• Action item
Which lines of the data hold the word "browser"? Copy all of them.

• Pictures paired with source code
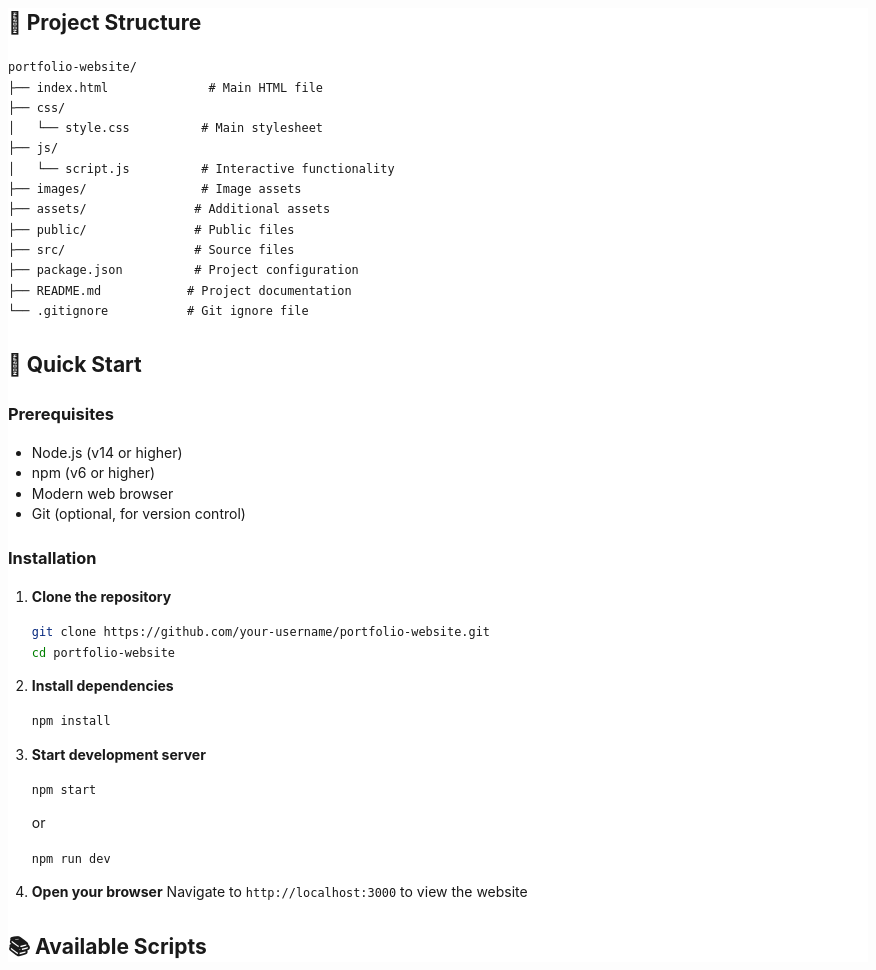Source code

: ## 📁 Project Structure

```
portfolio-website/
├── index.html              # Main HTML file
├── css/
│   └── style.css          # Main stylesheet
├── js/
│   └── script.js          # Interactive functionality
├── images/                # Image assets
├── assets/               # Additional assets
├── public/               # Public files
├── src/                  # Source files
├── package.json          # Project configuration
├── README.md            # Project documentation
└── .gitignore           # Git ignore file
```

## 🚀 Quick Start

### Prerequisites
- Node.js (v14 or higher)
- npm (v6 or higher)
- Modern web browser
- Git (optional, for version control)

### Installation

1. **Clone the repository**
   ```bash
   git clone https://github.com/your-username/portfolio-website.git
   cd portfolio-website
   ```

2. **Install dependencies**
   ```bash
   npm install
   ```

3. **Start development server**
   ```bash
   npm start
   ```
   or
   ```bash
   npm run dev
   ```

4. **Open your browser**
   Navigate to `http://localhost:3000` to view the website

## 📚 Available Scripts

• Output of the exercise
- Modern web browser
4. **Open your browser**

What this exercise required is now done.